# Aim of the exercise
Only the lines that contain the string "Page" belong in the answer; pull them from the records.

# Data for this task
......

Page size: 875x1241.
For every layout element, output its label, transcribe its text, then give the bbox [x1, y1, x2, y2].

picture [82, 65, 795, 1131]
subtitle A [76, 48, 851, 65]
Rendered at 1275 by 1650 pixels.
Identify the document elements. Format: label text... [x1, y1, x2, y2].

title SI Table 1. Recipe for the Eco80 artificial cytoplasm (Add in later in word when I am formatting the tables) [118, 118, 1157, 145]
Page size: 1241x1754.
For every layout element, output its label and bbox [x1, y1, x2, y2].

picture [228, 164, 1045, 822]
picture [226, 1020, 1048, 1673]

......

# Exercise response
Page size: 875x1241.
Page size: 1241x1754.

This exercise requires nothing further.